The simulation results have confirmed the technical feasibility of the proposed system. It paves the way for next stage progression in small scale real tests and future commercialization of the technology.

(5)

Because of the optimal design and control of the hybrid system, energy efficiency and cost efficiency will be improved. This has a significant economic implications. Moreover, the reduction in CO₂ emissions will have an additional benefit from Carbon Trading Scheme in China.

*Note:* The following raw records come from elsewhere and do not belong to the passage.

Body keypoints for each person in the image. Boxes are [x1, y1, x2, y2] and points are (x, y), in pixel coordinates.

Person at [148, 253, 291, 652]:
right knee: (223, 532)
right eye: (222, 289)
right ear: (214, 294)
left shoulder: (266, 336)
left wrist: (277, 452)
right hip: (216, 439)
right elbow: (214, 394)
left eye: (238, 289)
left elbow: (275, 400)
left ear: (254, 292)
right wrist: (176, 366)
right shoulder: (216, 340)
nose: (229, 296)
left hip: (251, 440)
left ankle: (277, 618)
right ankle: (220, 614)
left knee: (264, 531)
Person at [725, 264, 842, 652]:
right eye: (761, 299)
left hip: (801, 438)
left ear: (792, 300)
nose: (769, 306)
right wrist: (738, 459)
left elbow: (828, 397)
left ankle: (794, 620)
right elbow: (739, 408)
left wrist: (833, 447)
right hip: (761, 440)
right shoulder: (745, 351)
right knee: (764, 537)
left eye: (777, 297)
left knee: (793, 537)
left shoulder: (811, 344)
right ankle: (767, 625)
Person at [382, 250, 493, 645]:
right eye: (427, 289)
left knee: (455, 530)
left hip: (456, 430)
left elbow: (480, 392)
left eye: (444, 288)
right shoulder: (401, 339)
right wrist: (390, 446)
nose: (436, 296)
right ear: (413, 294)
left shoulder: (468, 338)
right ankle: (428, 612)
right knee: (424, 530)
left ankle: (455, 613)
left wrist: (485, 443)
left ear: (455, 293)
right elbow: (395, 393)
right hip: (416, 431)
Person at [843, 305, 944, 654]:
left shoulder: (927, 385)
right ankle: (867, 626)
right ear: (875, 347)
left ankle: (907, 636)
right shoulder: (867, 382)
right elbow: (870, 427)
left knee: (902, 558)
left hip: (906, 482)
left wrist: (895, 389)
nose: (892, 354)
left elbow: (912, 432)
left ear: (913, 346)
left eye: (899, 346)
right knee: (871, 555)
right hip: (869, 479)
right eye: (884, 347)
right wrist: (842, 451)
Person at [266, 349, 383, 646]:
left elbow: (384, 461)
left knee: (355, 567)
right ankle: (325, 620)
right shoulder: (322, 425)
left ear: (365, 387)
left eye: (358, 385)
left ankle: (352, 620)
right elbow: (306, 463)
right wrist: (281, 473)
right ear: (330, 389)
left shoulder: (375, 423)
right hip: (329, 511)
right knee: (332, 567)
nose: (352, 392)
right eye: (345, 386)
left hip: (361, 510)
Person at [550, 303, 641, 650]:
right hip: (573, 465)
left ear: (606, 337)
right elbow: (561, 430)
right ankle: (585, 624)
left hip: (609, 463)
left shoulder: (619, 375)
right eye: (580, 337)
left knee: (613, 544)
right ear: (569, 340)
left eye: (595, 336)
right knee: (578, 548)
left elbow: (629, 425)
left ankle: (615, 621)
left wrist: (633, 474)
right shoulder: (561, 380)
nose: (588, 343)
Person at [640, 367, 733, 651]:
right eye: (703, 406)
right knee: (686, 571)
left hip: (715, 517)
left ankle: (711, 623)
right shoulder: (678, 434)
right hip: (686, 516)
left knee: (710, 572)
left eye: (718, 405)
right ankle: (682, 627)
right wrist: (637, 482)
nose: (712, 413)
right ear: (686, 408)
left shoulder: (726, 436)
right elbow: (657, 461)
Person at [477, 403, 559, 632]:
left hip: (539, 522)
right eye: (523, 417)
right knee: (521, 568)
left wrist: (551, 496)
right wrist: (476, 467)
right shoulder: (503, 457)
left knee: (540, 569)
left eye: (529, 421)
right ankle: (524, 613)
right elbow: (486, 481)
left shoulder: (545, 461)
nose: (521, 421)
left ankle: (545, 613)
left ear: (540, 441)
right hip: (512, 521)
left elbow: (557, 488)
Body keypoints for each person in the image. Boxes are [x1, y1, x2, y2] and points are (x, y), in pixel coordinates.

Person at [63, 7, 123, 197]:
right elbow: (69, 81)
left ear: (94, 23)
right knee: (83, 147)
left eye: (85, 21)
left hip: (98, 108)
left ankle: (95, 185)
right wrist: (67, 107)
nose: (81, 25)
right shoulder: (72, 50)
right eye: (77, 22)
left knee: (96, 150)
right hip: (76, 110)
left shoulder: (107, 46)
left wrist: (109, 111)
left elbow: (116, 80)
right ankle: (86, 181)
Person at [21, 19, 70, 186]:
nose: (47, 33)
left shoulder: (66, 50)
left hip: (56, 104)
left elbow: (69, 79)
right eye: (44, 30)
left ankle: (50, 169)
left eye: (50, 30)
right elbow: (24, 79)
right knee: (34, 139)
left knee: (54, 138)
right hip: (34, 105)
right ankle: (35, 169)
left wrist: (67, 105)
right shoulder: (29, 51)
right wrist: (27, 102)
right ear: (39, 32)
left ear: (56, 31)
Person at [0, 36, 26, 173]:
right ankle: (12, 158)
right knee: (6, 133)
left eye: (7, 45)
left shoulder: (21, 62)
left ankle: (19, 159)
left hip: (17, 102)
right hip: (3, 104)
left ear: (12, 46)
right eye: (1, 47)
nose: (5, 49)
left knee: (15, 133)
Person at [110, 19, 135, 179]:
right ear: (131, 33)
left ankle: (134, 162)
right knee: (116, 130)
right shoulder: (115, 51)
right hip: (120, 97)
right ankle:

As this is just a theoretical study in pioneering stage in China, there are several pertinent aspects need to be fully investigated before real system implementation and applications. These are:

(1)

Development of a full-scale simulation with hardware-in-loop real-time simulator for feasibility investigation.

(2)

Development of a full scale demonstration experimental setup of the system.

(3)

Conduction economic analysis, costs and gains, energy trading and carbon trading.

(4)

Carrying out a study on other social, environmental, legal impacts to minimize the uptake of the proposed technology.